Let's return to the `si_dict` imputer. We'll access its statistics, which contain each strategy's respective series-imputer.

In [None]:
si_dict.statistics_

The `si_dict` `Imputer` delegates the work for `gender` to the `CategoricalImputer`, which in turn fits the categorical imputation model. Similarly, the `SingleImputer` delegates the work for `salary` to the `PMMImptuer`, which in turn fits the pmm imputation model. In this case, we did not tune the arguments for the `PMMImputer`, as we left the `imp_kwgs` set to `None`.

Now let's look at the `Imputer` we created with the `interpolate` strategy.

In [None]:
si_interp.statistics_

In this case, we created an `Imputer` and we also set custom `imp_kwgs` for the **type of interpolation we wanted for each column**. As a result, the `si_interp` `Imputer` delegates the work for `salary` to the `InterpolateImputer`, with `fill_strategy` set to `linear`. Similarly, the `si_interp` `Imputer` delegates the work for `weight` to another `InterpolateImputer`, wich uses `quadratic` instead of `linear` for its `fill_strategy`. Each column gets a **separate instance** of the `InterpolateImputer`, which does the imputation work for column it's supposed to impute. These series-imputers act independently of one another to fit an imputation model for the column they've been assigned to.
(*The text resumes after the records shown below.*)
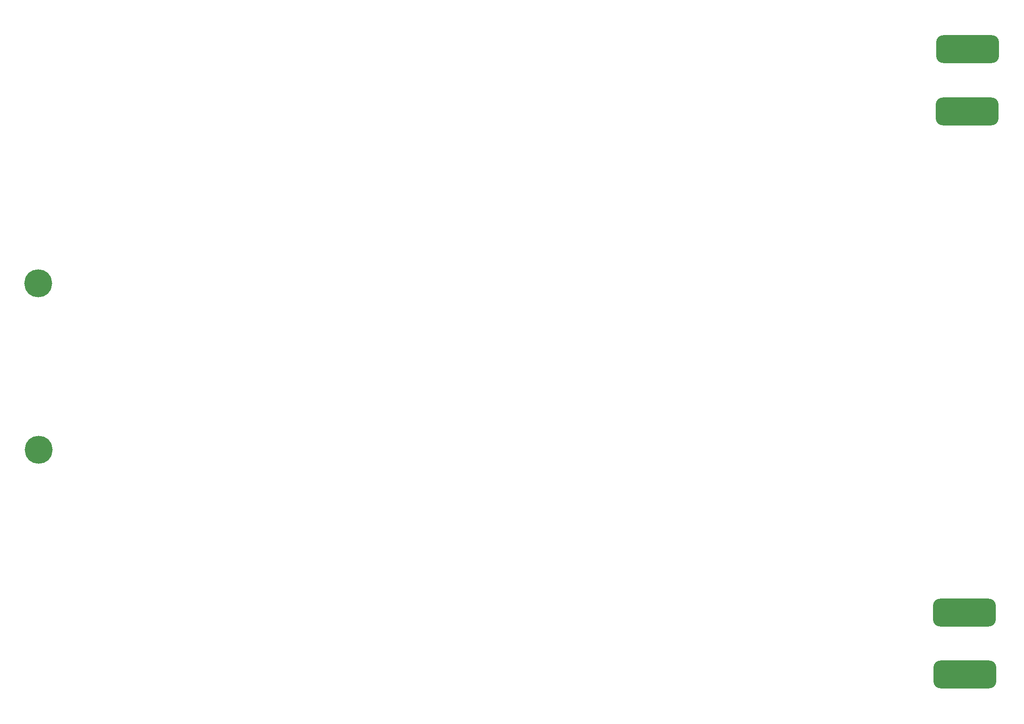
<source format=gbs>
G04*
G04 #@! TF.GenerationSoftware,Altium Limited,Altium Designer,21.9.1 (22)*
G04*
G04 Layer_Color=16711935*
%FSLAX25Y25*%
%MOIN*%
G70*
G04*
G04 #@! TF.SameCoordinates,A70FD659-B22A-45BA-B102-ADB4057F9A3D*
G04*
G04*
G04 #@! TF.FilePolarity,Negative*
G04*
G01*
G75*
G04:AMPARAMS|DCode=18|XSize=204.85mil|YSize=460.76mil|CornerRadius=53.21mil|HoleSize=0mil|Usage=FLASHONLY|Rotation=90.000|XOffset=0mil|YOffset=0mil|HoleType=Round|Shape=RoundedRectangle|*
%AMROUNDEDRECTD18*
21,1,0.20485,0.35433,0,0,90.0*
21,1,0.09843,0.46076,0,0,90.0*
1,1,0.10642,0.17717,0.04921*
1,1,0.10642,0.17717,-0.04921*
1,1,0.10642,-0.17717,-0.04921*
1,1,0.10642,-0.17717,0.04921*
%
%ADD18ROUNDEDRECTD18*%
%ADD19C,0.20485*%
D18*
X819579Y605278D02*
D03*
X820025Y559660D02*
D03*
X822000Y1018000D02*
D03*
X821554Y972382D02*
D03*
D19*
X141118Y724554D02*
D03*
X141000Y846500D02*
D03*
M02*

</source>
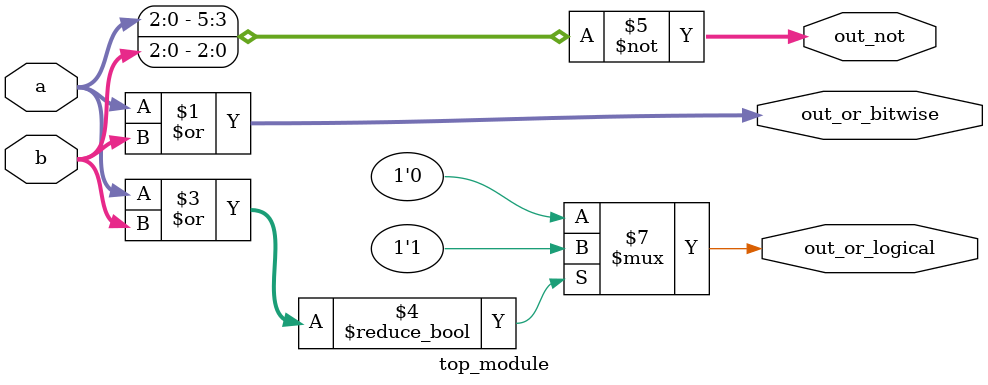
<source format=sv>
module top_module(
	input [2:0] a, 
	input [2:0] b, 
	output [2:0] out_or_bitwise,
	output reg out_or_logical,
	output [5:0] out_not
);
	
	// Bitwise OR
	assign out_or_bitwise = a | b;
	
	// Logical OR
	always @(*)
	begin
		if (a | b) // If at least one bit is high
			out_or_logical = 1'b1;
		else
			out_or_logical = 1'b0;
	end
	
	// Bitwise NOT
	assign out_not = ~{a,b};
	
endmodule

</source>
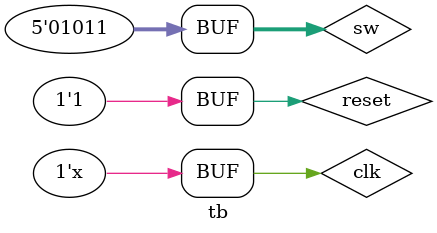
<source format=sv>
`timescale 1ns/1ps

module tb;

    // Inputs
    reg clk = 0;
    reg reset;
    reg [4:0] sw;

    // Outputs
    wire [6:0] HEX4;

    // Instantiate the module under test
    try dut (
        .clk(clk),
        .reset(reset),
        .sw(sw),
        .HEX4(HEX4)
    );


    always begin
        #10 clk = ~clk;
    end

    // Initial stimulus
    initial begin
        // Initialize inputs
		reset=0;
		#10;
		reset=1;

        sw = 5'b00000;

        // Apply some test vectors
        #10 sw = 5'b00001;  // Assuming this is a positive edge-triggered signal
        #10 sw = 5'b01101;
        #10 sw = 5'b01011;

    end

endmodule

</source>
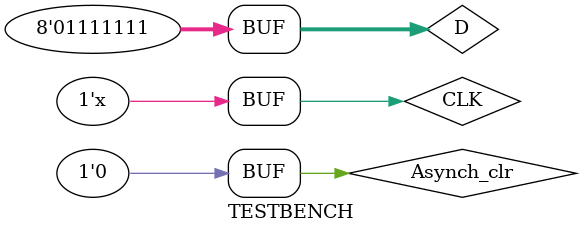
<source format=v>
`timescale 1ns / 1ps


module TESTBENCH;

	// Inputs
	reg [7:0] D;
	reg CLK;
	reg Asynch_clr;

	// Outputs
	wire [7:0] Q;

	// Instantiate the Unit Under Test (UUT)
	Dff_8bit_AsynchClr uut (
		.D(D), 
		.CLK(CLK), 
		.Asynch_clr(Asynch_clr), 
		.Q(Q)
	);

	initial begin
		// Initialize Inputs
		D = 0;
		CLK = 0;
		Asynch_clr = 0;

		// Wait 100 ns for global reset to finish
		#100;
		D = 8'd26;
       
		#100
		D = 8'd128;
		Asynch_clr = 1;
		
		#100
		D = 8'd127;
		Asynch_clr = 0;
		
		#100
		D = 8'd255;
		Asynch_clr = 1;
		
		#100
		D = 8'd129;
		Asynch_clr = 0;
		
		#100
		D = 8'd127;
		
	end
	always #50CLK = ~CLK;
      
endmodule


</source>
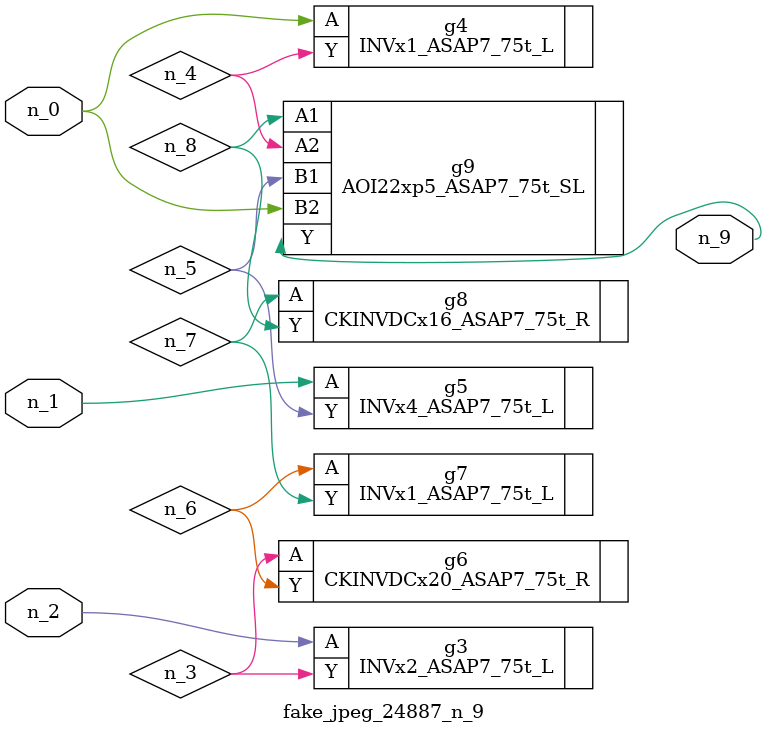
<source format=v>
module fake_jpeg_24887_n_9 (n_0, n_2, n_1, n_9);

input n_0;
input n_2;
input n_1;

output n_9;

wire n_3;
wire n_4;
wire n_8;
wire n_6;
wire n_5;
wire n_7;

INVx2_ASAP7_75t_L g3 ( 
.A(n_2),
.Y(n_3)
);

INVx1_ASAP7_75t_L g4 ( 
.A(n_0),
.Y(n_4)
);

INVx4_ASAP7_75t_L g5 ( 
.A(n_1),
.Y(n_5)
);

CKINVDCx20_ASAP7_75t_R g6 ( 
.A(n_3),
.Y(n_6)
);

INVx1_ASAP7_75t_L g7 ( 
.A(n_6),
.Y(n_7)
);

CKINVDCx16_ASAP7_75t_R g8 ( 
.A(n_7),
.Y(n_8)
);

AOI22xp5_ASAP7_75t_SL g9 ( 
.A1(n_8),
.A2(n_4),
.B1(n_5),
.B2(n_0),
.Y(n_9)
);


endmodule
</source>
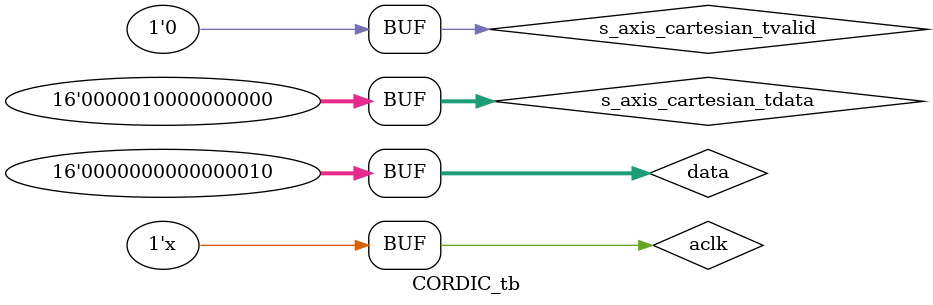
<source format=v>
`timescale 1ns/1ps

module CORDIC_tb;

reg aclk = 0;
reg s_axis_cartesian_tvalid = 0;
reg [15:0] s_axis_cartesian_tdata;

wire m_axis_dout_tvalid;
wire [15:0] m_axis_dout_tdata;

cordic_0 dut(aclk,s_axis_cartesian_tvalid,s_axis_cartesian_tdata,m_axis_dout_tvalid,m_axis_dout_tdata);

reg [15:0] data = 2;

//CLOCKING
always #1
    aclk <= ~aclk;

//INPUT CONTROLLER
initial begin
    #5
    s_axis_cartesian_tvalid = 1;
    s_axis_cartesian_tdata = 1024;
    #2
    s_axis_cartesian_tvalid = 0;
end

endmodule
</source>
This **design pattern** is inherently robust and flexible. The `SingleImputer` focuses on all the class setup, error handling, and dirty work to make the `Imputer` easy, familiar, and flexible. It then prepares the data for all strategy-specific series-imputers to handle. But in the end, the `SingleImputer` delegates all the imputation work and simply waits for the results of each strategy-specific series-imputer to do its job. This makes it easy to identify a bug should something break down during imputation because we've isolated responsibilities and independently delegated work for each column's imputation.